The speaker, who now identifies as agnostic, described his own over-the-top, exacting scrupulosity in his zealous practice of what he misguidedly understood of Catholicism in his youth, fueled by his OCD.
“I was the Catholic Boy of the Year in New York, with a religiosity that believed I had to be perfect all the time – thank God I got rid of that — but I was very obsessed with religion when I was young. This particular Edmundite was a wonderful priest and professor — he taught religion and philosophy — and I told him my problem, and he said, ‘you don’t need to be here in the Catholic Church’ and gave me my last confession at 18 because he knew I was crazy with this obsession, since I had OCD. This was a wise man since he knew psychiatrically it was not helping me.”
He spoke a lot to the students about the great influence his family had on him, particularly the wise women like his mother and aunts who realized how his mind seemed to work instinctively even if they did not know clinical terms like OCD, and so kept him busy in his youth, which was a lifesaver. Asthma kept him out of the Vietnam War he said. “My allergic asthma saved me from probably getting killed,” he said. Some of his work now helps people with PTSD.

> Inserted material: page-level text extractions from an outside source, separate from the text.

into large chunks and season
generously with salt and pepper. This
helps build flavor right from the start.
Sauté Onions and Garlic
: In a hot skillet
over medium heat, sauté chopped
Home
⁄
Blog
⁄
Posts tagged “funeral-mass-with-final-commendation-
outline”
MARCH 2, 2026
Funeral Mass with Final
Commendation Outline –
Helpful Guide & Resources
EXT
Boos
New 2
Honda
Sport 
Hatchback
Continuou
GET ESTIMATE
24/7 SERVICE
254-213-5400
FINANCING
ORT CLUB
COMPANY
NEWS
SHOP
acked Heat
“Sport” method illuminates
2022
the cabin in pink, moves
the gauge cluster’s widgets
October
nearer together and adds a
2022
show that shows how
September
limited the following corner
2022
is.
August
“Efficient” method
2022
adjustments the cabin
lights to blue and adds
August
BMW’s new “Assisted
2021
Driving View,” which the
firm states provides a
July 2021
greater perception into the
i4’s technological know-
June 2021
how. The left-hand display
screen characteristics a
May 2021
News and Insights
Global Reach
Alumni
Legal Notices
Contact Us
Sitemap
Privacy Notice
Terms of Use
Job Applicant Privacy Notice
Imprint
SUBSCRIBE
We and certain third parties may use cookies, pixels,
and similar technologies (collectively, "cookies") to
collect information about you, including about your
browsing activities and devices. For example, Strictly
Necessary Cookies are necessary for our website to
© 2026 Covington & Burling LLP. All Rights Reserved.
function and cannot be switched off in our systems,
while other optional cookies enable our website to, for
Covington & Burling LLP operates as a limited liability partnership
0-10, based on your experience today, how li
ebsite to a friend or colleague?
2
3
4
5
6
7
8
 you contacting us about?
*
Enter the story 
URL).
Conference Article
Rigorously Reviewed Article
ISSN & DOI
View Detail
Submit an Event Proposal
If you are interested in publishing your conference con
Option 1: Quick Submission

Moderator for most of the Zoom session was Professor Adam Weaver of biology, who has served as pre-med adviser at Saint Michael’s. Fallon told one student questioner that being a physician is very different from being a researcher, so he advised thinking carefully about whether they had the passion and personalities to meet the great demands of medicine while remaining effective and happy in the field, facing long days and a lot of “nasty stuff” and repetition. Many great people thrive on it he said, though it was not his niche, Fallon said he discovered.
Fallon said speaking to their professors was among the best things students could do. “Give them your fears and loves,” and seek their feedback and wisdom, he said. Students today also are lucky to have modern technology since YouTube has excellent presentations to help guide career choices, he said — something not available in his college days. He told of his typical incredibly busy week even in retirement today since he is involved with studies on depression and anxiety, Alzheimer’s and other areas, while also working on film projects and consulting all over the world still. Primarily, though, he said, he values quality family time with his wife, children and grandchilden, fishing and good food and wine.
“The opportunities keep growing – it’s one reason to live longer,” he said. “Each day, you wonder, what is going to be next?!”